Recent Trends in the Anesthesiology Workforce

Anesthesia practitioners include anesthesiologists, certified registered nurse anesthetists, and anesthesia assistants. These providers often work together in teams to deliver perioperative care. Healthcare practices and facilities have flexibility in determining how they want to deploy anesthesia services including the structure of care team models. Most anesthesia providers are either physician anesthesiologists or CRNAs. Approximately 48.3% of all anesthesia providers are anesthesiologists, while 49.6% are CRNAs. The anesthesia workforce currently faces regional variation, growing concerns about provider shortages, a greater influx of women into the workforce, and an increasing utilization of non-physician providers. When examining these recent workforce trends, influential factors to consider include an aging population, cost containment efforts in health care, and changes in structure to the healthcare system.

As physician shortages continue, the number of anesthesiologists continues to dwindle. There is currently a global shortage in the surgical and anesthesia workforce, according to a WFSA global workforce survey, and multiple studies on the anesthesia labor market in the U.S. have made predictions that the trend of shortages in the workforce will continue.

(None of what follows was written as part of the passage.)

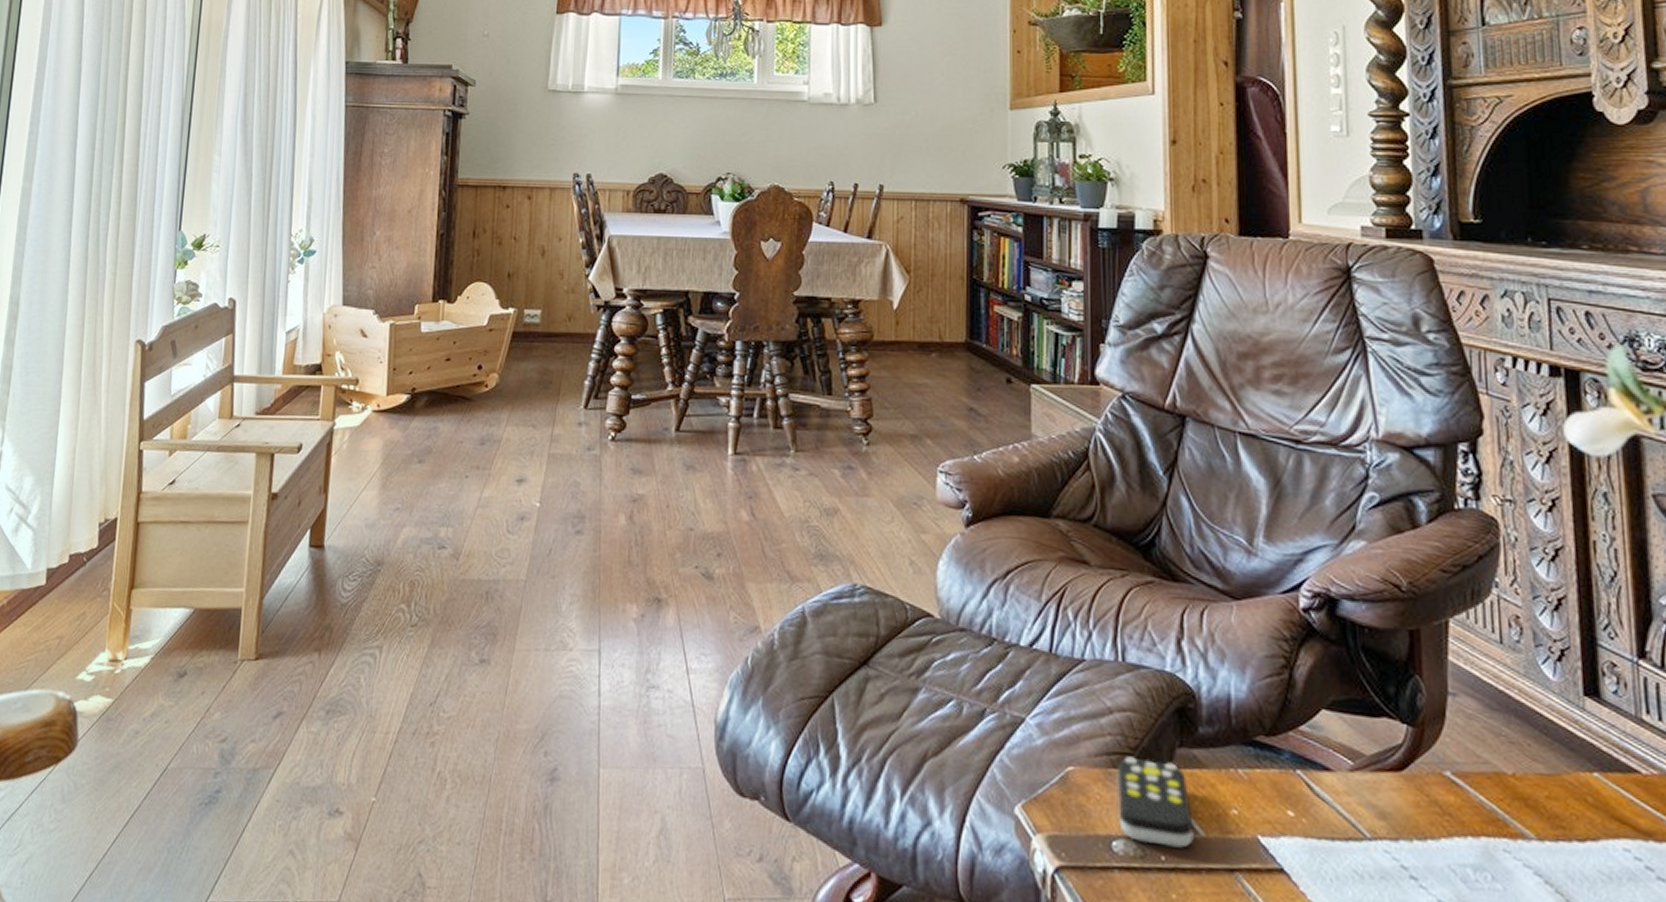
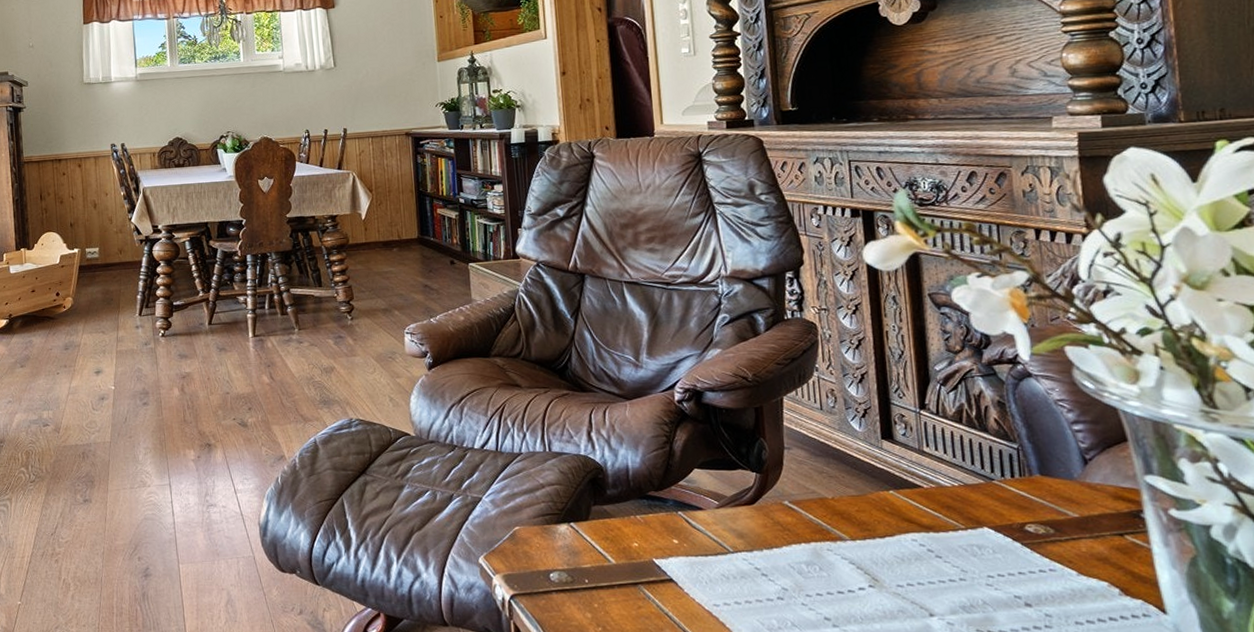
remote control: present [1116,756,1194,848] -> none [550,515,608,573]

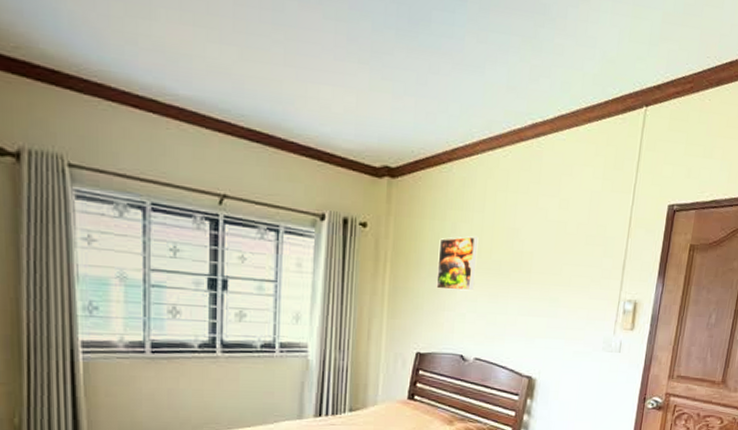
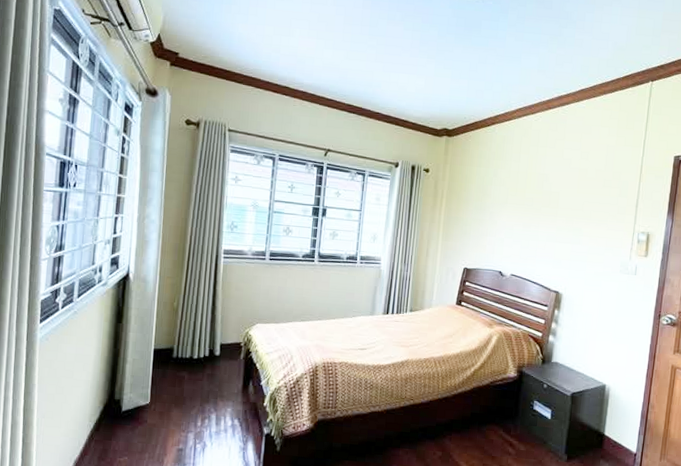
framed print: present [436,235,479,291] -> none [481,179,515,222]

Specifically, a report by RAND projected a persistent shortage from 2017 through at least 2025 [4]. Today, the workforce is influenced by substantial shifts in demand resulting from an aging U.S. population and the growing number of retiring baby boomers. Both factors increase the demand for healthcare services, including anesthesiology and perioperative care. These demographic changes also have the potential to increase the shortage of anesthesia providers. The impending retirement of the aging anesthesia provider population is an additional aggravator, as many older, predominantly male anesthesiologists are retiring [1]. A study evaluating anesthesia workforce trends with a focus on regional and gender variations documented a rapid movement of women into the workforce, which is expected to continue as these older providers retire. This research additionally illustrated a recent shift to younger anesthesiologists in the U.S. workforce [1].

Because of regional differences, not all trends are uniform nationwide. Anesthesiologists in the western half of the country are less likely to work with CRNAs in a care team model. However, the utilization of CRNA services is increasing in this part of the country [2]. Restructuring the anesthesia workforce to reduce total personnel costs for anesthesia care is a continuing trend, and two cost saving strategies include either increasing procedures performed by CRNAs or increasing the proportion of procedures under a care team model [5]. Since altering the anesthesia workforce in favor of using CRNAs has been found to be incredibly cost efficient, the number of non-physician anesthesia providers is growing [1]. Team-based anesthesia delivery models are also becoming increasingly common. The rising trend of bundled payments and value-based care in today’s healthcare system necessitates an increase in team-based anesthesia delivery, and these models increase collaboration among anesthesia providers. The workforce today is now not only experiencing an expansion of collaborative anesthesia models but also CRNA-only services, as research continues to support their safety record and ability to provide cost-effective, quality anesthesia care. Understanding these trends in today’s anesthesia workforce will require looking at the drivers that affect it, specifically changes in demography and the healthcare sector.